Not only do these mediocre messages from university presidents serve to further divide their student bodies, they create larger, external consequences on the national level, with the most notable instance being the December 5th Congressional committee hearing for “Holding Campus Leaders Accountable and Confronting Antisemitism.” During this hearing, Congresswoman Elise Stefanik (R-NY) asked the presidents of the Massachusetts Institute of Technology (MIT), the University of Pennsylvania (UPenn), and Harvard University whether calling for the genocide of Jews violated free speech policies at their respective institutions. MIT’s Sally Kornbluth answered that the university would investigate such speech as harassment if it were “pervasive and severe,” and, upon facing public backlash, MIT released a revised statement two days later. Then President Liz Magill of UPenn repeatedly declined to answer yes or no to Stefanik’s question definitively, ultimately deeming the permissibility and punitivity of such speech as a “context-dependent decision,” only explicitly stating that such rhetoric was forbidden when it translated into harassment. In the day following the hearing, Magill finally answered definitively in a video statement but was unable to restore the faith of alumni and donors, leading to her resignation the following weekend. Claudine Gay answered similarly to Magill at this hearing, agreeing that such speech was context dependent. Upon Stefanik’s continued probing for a clear answer, Gay responded that “antisemitic rhetoric, when it crosses into conduct, that amounts to bullying, harassment, intimidation. That is actionable conduct, and we do take action,” essentially implying that antisemitic rhetoric on its own, even that which calls for the genocide of all Jews, is permisable at Harvard. Just like the now former President Magill, Dr. Gay faced backlash and calls to resign. Despite the quick resignation of her counterpart, President Magill, Gay maintained her position through the new year, ultimately stepping down on January 2nd amidst growing outrage over both her remarks and alleged incidents of plagiarism.
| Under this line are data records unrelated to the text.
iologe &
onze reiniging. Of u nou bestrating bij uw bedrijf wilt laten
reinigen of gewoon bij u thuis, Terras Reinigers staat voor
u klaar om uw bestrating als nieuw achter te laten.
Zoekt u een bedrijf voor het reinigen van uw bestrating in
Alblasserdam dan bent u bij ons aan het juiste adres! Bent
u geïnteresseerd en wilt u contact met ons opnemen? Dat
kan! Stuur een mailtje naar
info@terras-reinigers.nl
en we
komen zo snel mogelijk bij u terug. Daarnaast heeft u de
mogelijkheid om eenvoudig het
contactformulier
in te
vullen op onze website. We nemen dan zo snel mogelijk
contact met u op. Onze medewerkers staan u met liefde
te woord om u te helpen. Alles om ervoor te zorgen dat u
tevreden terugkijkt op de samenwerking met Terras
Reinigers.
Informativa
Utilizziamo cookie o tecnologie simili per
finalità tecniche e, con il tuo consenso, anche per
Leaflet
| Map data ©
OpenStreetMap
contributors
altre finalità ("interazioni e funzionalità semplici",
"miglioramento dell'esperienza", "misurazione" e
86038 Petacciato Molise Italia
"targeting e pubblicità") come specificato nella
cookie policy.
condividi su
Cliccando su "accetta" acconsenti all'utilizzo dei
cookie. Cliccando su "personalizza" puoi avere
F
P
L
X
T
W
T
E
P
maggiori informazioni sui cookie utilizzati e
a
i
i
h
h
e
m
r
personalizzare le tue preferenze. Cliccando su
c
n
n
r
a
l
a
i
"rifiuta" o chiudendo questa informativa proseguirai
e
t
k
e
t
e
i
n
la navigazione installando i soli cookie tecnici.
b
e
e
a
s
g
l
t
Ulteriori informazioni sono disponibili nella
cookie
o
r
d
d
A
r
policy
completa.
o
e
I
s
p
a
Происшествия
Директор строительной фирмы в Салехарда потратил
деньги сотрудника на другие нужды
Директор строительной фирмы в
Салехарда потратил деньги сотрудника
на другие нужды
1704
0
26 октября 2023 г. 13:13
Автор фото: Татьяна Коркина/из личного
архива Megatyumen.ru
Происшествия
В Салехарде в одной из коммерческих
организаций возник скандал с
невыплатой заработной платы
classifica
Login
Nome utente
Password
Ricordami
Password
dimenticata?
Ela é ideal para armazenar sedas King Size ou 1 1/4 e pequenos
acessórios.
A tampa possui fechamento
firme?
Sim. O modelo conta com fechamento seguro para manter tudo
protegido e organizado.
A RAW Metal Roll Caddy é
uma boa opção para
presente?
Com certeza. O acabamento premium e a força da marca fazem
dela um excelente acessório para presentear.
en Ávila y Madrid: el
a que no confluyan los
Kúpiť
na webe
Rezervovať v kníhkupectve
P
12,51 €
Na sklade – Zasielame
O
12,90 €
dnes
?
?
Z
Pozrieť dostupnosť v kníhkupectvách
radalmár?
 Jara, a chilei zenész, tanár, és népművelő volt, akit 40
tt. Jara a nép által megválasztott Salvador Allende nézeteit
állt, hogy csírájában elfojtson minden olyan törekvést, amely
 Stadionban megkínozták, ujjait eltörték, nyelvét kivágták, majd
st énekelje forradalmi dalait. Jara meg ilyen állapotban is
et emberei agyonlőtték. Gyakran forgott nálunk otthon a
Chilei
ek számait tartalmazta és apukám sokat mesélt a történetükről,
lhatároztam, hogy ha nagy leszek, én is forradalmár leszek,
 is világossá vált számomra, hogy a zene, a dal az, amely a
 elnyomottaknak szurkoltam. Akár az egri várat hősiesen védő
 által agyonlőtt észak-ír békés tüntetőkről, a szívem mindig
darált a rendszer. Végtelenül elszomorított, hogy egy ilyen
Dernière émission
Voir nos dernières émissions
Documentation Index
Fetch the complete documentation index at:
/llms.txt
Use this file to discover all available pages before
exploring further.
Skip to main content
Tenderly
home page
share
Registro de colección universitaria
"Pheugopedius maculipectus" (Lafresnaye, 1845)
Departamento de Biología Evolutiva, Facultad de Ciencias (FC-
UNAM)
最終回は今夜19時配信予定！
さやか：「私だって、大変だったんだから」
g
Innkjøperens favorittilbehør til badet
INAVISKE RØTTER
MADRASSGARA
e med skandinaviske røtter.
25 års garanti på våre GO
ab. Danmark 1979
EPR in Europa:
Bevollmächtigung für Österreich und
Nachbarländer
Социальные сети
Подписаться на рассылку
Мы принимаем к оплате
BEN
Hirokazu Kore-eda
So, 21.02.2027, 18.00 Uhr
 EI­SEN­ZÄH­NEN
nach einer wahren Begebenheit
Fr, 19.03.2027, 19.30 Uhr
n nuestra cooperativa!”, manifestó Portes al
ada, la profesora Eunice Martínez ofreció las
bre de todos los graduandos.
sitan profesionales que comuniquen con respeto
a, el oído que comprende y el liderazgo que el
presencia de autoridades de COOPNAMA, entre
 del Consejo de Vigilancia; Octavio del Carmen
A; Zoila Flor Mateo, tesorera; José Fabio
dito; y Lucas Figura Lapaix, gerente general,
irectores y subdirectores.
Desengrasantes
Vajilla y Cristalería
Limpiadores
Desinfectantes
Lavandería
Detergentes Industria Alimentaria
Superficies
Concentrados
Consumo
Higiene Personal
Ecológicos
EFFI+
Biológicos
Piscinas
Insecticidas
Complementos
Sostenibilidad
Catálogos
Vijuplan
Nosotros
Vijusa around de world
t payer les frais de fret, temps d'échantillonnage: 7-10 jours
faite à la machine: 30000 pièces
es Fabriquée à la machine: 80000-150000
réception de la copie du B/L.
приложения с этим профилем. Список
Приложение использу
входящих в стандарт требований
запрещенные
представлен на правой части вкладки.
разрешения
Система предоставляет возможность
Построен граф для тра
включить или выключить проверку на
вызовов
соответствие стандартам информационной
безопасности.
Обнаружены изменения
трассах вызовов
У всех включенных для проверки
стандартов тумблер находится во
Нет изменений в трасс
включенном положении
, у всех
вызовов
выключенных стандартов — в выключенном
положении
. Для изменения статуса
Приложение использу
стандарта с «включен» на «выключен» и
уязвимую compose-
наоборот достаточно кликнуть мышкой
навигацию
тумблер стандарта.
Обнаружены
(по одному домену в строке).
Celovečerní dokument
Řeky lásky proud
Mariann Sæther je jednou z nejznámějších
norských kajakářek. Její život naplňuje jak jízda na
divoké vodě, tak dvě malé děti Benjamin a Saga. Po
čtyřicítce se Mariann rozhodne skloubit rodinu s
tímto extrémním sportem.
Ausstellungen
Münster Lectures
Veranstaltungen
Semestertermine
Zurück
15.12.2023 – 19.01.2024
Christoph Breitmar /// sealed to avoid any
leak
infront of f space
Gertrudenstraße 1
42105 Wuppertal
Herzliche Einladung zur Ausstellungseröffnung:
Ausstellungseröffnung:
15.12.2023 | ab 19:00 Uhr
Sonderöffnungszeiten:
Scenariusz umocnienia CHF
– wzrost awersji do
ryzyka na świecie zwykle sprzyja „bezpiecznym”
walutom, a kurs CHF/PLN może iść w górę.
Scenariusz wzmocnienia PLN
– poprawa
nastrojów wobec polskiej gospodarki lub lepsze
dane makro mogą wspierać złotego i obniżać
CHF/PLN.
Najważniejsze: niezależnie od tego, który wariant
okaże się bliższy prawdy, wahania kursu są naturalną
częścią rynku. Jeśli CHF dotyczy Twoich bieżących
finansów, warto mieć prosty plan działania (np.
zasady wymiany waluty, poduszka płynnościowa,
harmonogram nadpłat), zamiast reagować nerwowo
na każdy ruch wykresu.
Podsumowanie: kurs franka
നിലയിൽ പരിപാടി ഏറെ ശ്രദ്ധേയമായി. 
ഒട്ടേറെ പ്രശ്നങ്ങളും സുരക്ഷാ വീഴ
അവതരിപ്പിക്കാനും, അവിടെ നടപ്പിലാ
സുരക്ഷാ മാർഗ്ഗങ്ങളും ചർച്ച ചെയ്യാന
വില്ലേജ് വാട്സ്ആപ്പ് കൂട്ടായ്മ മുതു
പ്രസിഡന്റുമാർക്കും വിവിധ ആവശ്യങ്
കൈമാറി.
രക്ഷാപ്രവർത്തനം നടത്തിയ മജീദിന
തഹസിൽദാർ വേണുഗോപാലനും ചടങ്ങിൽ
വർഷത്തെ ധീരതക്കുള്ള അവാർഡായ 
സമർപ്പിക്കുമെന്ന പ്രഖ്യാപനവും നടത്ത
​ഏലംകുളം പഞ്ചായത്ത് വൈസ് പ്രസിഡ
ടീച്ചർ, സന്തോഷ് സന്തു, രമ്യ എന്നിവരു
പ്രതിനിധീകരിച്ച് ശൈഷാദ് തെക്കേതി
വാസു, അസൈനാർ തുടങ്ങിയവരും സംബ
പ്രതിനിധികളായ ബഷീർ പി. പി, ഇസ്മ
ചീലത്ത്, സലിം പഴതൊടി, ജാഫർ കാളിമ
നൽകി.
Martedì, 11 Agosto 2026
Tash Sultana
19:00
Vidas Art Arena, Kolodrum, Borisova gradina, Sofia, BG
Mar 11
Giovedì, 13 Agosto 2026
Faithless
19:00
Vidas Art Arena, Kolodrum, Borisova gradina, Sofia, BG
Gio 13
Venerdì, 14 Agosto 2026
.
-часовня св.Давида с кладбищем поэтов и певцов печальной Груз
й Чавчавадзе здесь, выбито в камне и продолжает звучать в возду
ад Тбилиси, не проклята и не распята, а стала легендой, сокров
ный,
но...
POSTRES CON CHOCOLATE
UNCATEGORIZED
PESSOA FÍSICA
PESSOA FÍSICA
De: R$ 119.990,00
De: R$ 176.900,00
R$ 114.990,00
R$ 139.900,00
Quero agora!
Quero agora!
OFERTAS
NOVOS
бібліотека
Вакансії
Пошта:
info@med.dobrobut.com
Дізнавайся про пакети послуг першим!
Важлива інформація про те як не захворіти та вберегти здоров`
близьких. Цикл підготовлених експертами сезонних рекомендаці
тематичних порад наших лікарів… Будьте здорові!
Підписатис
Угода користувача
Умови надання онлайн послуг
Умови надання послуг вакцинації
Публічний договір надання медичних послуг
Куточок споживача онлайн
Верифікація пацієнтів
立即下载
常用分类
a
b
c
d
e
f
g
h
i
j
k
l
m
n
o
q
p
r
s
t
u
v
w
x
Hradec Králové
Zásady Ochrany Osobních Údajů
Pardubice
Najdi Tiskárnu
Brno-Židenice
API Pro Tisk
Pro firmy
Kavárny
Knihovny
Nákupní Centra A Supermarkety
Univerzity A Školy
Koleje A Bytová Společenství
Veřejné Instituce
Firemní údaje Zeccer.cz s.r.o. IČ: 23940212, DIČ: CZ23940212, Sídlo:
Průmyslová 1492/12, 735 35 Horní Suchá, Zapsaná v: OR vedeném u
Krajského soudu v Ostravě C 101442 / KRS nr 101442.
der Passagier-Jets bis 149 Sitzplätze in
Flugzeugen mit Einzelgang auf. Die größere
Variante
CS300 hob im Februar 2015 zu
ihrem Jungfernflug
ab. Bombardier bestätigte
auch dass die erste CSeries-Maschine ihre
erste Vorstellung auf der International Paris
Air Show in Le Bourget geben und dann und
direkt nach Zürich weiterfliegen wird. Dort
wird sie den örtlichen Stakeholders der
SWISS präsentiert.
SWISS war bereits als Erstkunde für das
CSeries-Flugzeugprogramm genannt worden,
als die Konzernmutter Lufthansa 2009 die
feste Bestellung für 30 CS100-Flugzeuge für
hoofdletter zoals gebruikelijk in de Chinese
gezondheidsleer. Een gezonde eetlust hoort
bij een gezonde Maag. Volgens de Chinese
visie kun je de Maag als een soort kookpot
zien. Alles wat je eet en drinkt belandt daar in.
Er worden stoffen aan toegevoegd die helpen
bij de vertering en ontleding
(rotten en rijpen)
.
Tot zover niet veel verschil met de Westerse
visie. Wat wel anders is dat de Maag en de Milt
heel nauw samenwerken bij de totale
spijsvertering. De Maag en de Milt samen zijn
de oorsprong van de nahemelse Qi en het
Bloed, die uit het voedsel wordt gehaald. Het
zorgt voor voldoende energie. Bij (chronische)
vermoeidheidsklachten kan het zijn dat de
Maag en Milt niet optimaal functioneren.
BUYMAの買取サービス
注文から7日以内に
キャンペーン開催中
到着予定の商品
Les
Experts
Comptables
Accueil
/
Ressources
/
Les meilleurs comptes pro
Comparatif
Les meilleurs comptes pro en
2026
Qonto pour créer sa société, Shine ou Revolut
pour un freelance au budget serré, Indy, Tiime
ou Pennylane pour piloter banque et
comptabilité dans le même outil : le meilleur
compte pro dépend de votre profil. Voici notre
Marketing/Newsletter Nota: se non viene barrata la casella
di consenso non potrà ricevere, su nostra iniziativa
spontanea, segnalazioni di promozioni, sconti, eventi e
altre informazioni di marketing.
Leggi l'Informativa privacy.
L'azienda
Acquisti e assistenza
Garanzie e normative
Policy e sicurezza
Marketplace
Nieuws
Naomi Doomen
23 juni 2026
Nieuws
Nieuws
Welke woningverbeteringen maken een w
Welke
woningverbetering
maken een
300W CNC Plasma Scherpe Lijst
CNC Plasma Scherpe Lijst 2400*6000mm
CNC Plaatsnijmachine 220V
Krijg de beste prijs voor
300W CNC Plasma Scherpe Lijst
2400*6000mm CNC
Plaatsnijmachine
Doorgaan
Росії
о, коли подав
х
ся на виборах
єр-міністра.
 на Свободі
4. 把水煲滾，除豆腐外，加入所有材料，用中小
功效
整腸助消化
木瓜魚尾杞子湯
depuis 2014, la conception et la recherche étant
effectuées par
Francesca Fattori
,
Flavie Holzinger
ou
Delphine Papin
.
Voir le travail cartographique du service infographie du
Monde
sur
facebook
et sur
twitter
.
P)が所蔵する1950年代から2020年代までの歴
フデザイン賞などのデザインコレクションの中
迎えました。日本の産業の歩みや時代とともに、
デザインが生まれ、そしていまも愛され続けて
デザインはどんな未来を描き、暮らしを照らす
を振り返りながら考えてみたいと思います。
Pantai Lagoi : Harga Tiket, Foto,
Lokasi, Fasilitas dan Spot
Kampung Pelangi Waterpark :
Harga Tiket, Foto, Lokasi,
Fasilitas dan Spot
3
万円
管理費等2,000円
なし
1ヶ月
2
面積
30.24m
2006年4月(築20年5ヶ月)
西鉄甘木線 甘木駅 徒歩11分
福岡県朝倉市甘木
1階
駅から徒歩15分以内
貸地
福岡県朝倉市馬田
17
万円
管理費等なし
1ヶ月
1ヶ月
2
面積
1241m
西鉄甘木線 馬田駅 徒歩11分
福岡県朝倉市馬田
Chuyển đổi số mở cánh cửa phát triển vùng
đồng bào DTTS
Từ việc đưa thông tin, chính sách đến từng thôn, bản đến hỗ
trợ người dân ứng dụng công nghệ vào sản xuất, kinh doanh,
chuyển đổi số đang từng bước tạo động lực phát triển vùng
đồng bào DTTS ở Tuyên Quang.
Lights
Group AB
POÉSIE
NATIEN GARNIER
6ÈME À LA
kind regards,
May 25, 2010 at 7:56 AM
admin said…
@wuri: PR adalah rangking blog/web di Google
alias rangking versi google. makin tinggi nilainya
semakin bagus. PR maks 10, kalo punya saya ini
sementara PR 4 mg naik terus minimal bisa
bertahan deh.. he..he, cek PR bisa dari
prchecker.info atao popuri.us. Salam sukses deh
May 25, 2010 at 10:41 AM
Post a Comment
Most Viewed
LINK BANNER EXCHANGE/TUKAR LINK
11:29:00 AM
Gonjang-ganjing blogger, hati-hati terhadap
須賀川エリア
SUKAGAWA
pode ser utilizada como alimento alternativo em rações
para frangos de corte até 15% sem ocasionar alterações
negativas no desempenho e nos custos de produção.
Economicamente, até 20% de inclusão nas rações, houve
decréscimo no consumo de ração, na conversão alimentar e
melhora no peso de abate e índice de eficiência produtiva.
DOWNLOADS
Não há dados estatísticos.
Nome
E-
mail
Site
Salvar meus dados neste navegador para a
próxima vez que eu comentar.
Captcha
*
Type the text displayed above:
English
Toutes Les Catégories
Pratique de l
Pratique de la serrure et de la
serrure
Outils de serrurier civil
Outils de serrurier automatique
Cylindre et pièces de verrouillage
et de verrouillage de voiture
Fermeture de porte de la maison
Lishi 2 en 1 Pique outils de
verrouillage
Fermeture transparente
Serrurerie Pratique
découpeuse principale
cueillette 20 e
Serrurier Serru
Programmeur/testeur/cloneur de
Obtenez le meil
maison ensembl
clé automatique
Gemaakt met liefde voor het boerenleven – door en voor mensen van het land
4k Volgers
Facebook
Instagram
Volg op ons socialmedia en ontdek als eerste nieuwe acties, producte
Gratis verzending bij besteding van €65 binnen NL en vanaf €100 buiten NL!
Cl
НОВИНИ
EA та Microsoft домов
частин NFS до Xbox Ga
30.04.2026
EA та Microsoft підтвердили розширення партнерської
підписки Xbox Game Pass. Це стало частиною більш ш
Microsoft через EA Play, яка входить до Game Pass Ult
In the aftermath of both Magill and Gay’s resignations, many of their supporters have placed the blame at hands of wealthy donors threatening to pull funding. While these donors undoubtedly had some influence in these decisions, had UPenn and Harvard not politicized themselves, their presidents would not have needed to take the stand or the coinciding fall for such a situation. However, this recent conflict is part of a larger, concerning trend. In the eight years after 2015, Gallup research found that confidence in higher education within the US had plummeted from 57% to 36%, placing it “on par with the presidency as the most politically polarized institution in America”. Universities must return to being safe places for political ideas and discourse across the spectrum, including radical fringes, instead of themselves undergoing politicization as an institution. Universities also must realize that they cannot play the part of revolutionary progressives while still relying on and expecting donations from their more conservative Wall Street alumni, only to feign outrage when such donors disagree with their faux-activism. Universities can no longer have their cake and eat it too; they must learn from this crisis and depoliticize before America loses all her faith in higher education.